— BEGIN —

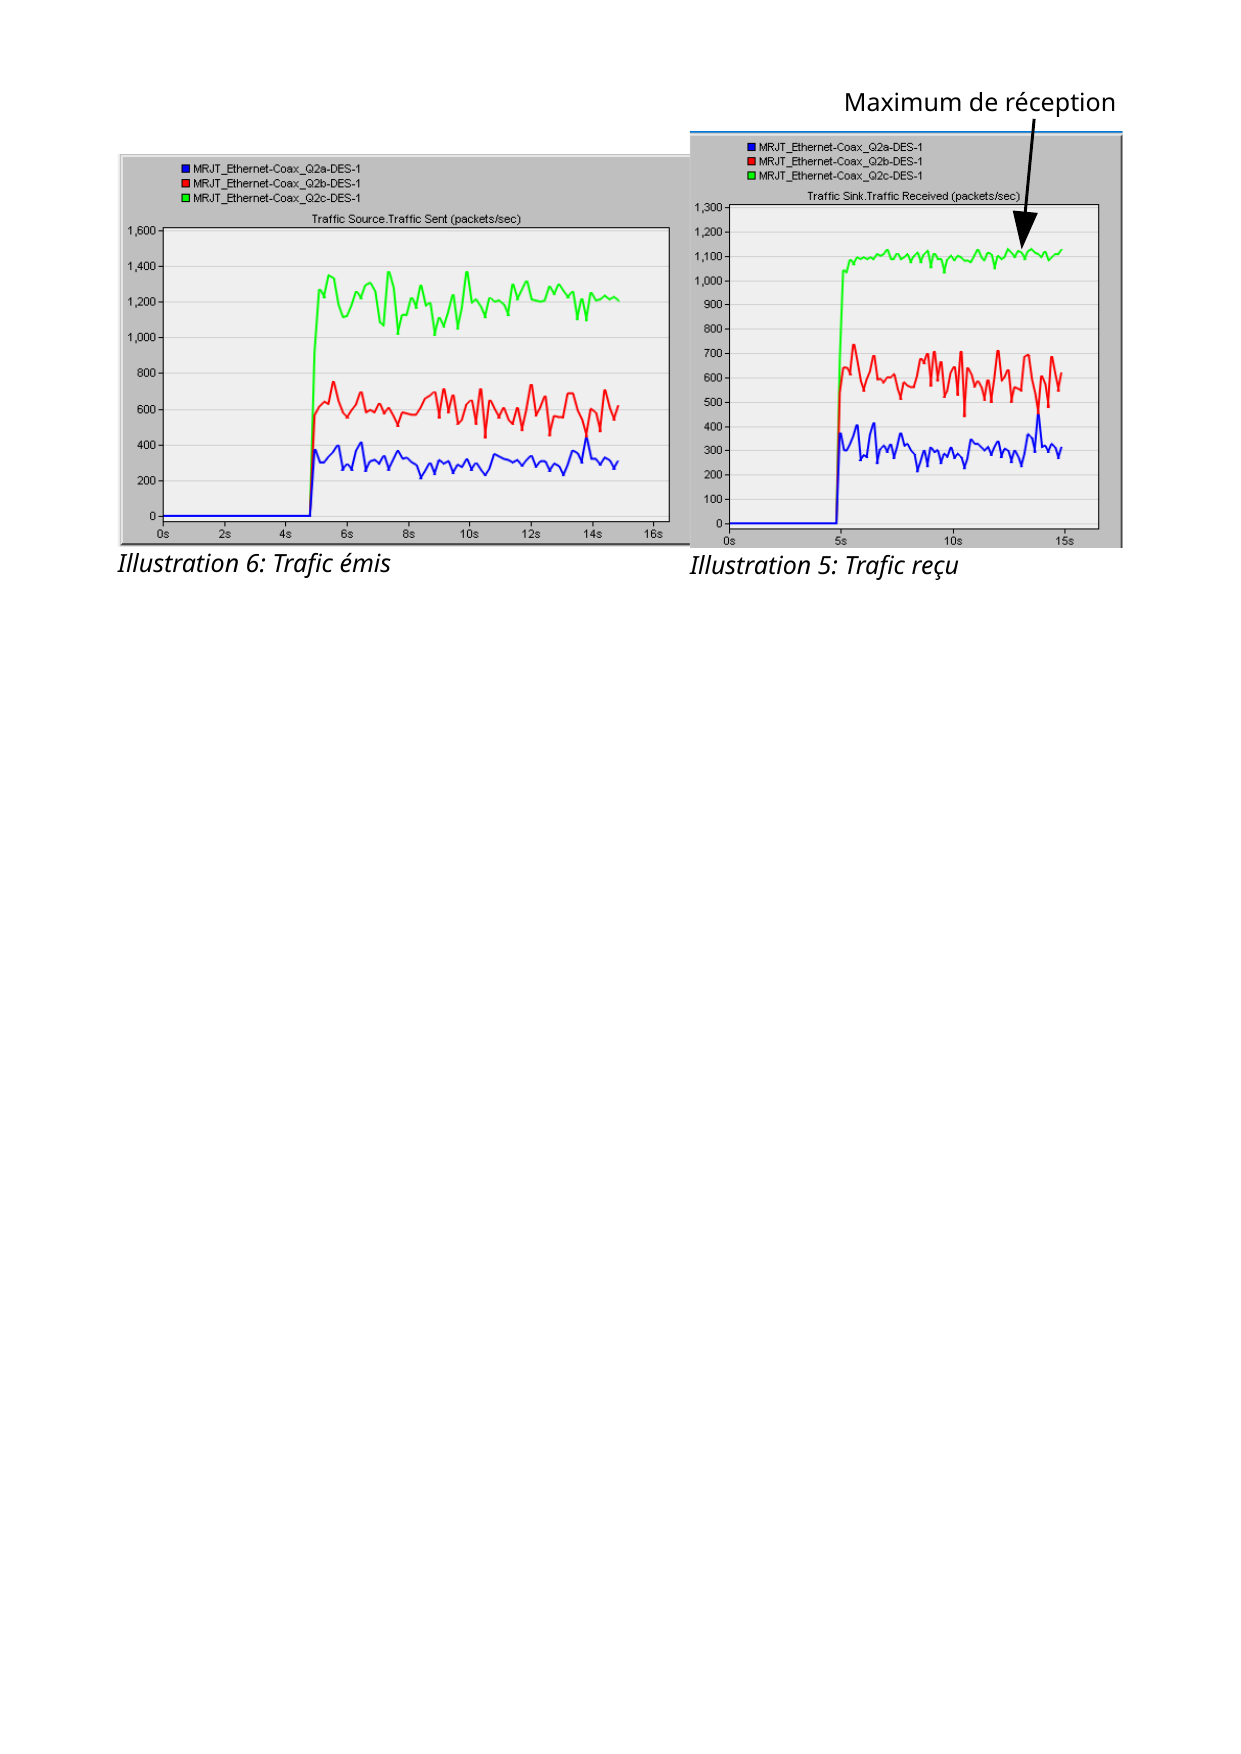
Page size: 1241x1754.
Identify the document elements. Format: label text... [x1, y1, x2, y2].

text Illustration 6: Trafic émis [118, 547, 690, 580]
text Illustration 5: Trafic reçu [690, 548, 1122, 582]
picture [117, 131, 1123, 548]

— END —

**Set task:**
Rewrite the data with "document elements" replaced by "page elements", keeping everything else the same, and leave out the pictures.

**Task answer:**
Page size: 1241x1754.
Identify the page elements. Format: label text... [x1, y1, x2, y2].

text Illustration 6: Trafic émis [118, 547, 690, 580]
text Illustration 5: Trafic reçu [690, 548, 1122, 582]
picture [117, 131, 1123, 548]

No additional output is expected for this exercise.